Seine Handlungen entsprechen dem stramm rechten Jargon: Sofort nach Amtsantritt verschärfte er die Gesetze gegen EinwanderInnen, 2008 rief er einen landesweiten Notstand aus wegen der der „anhaltenden illegalen Einwanderung“. 2008 beschloss das italienische Parlament auf Antrag der rechtspopulistischen Regierungspartei Lega Nord die Einführung von separaten Schulklassen für MigrantInnenkinder. In einem Statement zum 11. September erklärte er die muslimische Welt als „zurückgeblieben“, hingegen würden die Werte der westlichen Gesellschaft nicht zu jenen anderer Zivilisationen passen, wie „islamischen und kommunistischen Vorstellungen“. Antiislamische Motive ziehen sich durch jeden Wahlkampf, durch das ganze Land. JournalistInnen, bepackt mit Oriana Fallaci-Theorien bereiten das Terrain vor, die Parteien setzen durch Sprüche à la FPÖ und SVP um.

────────────────────

• **Aufgaben**:
[1] Fasse den Absatz des Textauszugs, der mit „Seine Handlungen entsprechen“ beginnt, als knappe Stichpunktliste mit seinen wesentlichen Fakten zusammen.
[2] Schreibe den Textauszug ab „Seine Handlungen entsprechen“ und weiter bis einschließlich „und SVP um.“ neu und setze dabei „Abgeordnetenhaus“ anstelle von „Parlament“.
[3] Welche Parteien werden im Textauszug namentlich genannt?
Die Datensätze stammen aus einer anderen Quelle als der Textauszug.

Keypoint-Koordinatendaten
────────────────────

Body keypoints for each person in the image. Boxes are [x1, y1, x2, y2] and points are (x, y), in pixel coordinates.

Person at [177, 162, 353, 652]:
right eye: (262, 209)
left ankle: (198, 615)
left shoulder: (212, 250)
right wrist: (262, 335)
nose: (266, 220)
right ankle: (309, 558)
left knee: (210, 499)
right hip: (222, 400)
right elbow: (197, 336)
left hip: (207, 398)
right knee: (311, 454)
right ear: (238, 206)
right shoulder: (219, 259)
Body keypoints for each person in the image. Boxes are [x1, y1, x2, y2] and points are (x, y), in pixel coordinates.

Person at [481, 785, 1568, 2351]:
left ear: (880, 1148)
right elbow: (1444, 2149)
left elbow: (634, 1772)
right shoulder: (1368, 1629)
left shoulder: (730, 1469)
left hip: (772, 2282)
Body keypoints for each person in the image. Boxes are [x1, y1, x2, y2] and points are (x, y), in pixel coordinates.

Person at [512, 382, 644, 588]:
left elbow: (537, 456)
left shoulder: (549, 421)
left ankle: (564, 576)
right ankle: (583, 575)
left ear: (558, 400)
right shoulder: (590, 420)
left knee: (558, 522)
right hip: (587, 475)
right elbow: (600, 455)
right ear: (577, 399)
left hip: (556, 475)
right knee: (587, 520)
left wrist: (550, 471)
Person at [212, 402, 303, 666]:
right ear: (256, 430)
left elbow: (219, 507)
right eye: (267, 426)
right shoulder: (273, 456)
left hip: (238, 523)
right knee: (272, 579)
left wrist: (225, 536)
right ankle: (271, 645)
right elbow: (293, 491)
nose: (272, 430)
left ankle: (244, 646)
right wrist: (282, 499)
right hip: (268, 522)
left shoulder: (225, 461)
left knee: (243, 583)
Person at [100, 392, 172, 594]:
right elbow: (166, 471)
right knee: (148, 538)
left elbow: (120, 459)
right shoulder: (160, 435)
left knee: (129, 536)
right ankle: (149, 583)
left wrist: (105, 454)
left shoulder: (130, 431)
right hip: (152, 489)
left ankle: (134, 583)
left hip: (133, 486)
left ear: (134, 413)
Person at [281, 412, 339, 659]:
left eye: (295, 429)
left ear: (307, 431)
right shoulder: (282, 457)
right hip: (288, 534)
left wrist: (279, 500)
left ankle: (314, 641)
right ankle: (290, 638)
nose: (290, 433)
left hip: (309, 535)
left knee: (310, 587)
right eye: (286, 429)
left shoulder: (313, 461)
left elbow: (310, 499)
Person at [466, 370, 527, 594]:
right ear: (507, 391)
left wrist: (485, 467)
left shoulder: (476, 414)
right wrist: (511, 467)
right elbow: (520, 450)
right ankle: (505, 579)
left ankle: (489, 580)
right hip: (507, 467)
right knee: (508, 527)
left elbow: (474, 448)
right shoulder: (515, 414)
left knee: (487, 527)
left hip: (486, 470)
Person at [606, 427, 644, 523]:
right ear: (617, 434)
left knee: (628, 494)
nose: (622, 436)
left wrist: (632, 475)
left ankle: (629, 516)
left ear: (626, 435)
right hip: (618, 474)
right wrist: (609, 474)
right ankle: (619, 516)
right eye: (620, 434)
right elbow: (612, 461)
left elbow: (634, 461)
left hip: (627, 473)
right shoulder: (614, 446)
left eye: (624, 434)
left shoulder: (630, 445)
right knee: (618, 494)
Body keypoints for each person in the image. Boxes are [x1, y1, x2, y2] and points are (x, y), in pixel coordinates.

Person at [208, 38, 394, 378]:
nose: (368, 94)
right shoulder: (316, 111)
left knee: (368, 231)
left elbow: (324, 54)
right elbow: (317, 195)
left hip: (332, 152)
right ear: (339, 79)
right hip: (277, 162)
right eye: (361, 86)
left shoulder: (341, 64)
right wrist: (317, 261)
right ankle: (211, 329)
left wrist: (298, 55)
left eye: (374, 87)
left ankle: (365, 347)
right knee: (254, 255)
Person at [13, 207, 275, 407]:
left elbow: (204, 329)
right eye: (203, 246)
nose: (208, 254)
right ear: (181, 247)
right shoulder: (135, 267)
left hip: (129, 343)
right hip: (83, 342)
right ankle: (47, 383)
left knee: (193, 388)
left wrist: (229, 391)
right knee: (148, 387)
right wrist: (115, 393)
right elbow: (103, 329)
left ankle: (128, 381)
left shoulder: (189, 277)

────────────────────

• **Lösungen**:
[1]
- Seine Handlungen entsprechen stramm rechtem Jargon.
- Sofort nach Amtsantritt verschärfte er die Gesetze gegen EinwanderInnen.
- 2008 rief er wegen „anhaltender illegaler Einwanderung“ einen landesweiten Notstand aus.
- 2008 beschloss das italienische Parlament auf Antrag der Lega Nord separate Schulklassen für MigrantInnenkinder.
- Zum 11. September nannte er die muslimische Welt „zurückgeblieben“. Die Werte der westlichen Gesellschaft passten nicht zu islamischen und kommunistischen Vorstellungen.
- Antiislamische Motive ziehen sich durch jeden Wahlkampf im ganzen Land.
- JournalistInnen mit Oriana-Fallaci-Theorien bereiten das Terrain vor. Die Parteien setzen das mit Sprüchen à la FPÖ und SVP um.

[2]
Seine Handlungen entsprechen dem stramm rechten Jargon: Sofort nach Amtsantritt verschärfte er die Gesetze gegen EinwanderInnen, 2008 rief er einen landesweiten Notstand aus wegen der der „anhaltenden illegalen Einwanderung“. 2008 beschloss das italienische Abgeordnetenhaus auf Antrag der rechtspopulistischen Regierungspartei Lega Nord die Einführung von separaten Schulklassen für MigrantInnenkinder. In einem Statement zum 11. September erklärte er die muslimische Welt als „zurückgeblieben“, hingegen würden die Werte der westlichen Gesellschaft nicht zu jenen anderer Zivilisationen passen, wie „islamischen und kommunistischen Vorstellungen“. Antiislamische Motive ziehen sich durch jeden Wahlkampf, durch das ganze Land. JournalistInnen, bepackt mit Oriana Fallaci-Theorien bereiten das Terrain vor, die Parteien setzen durch Sprüche à la FPÖ und SVP um.

[3] Lega Nord, FPÖ, SVP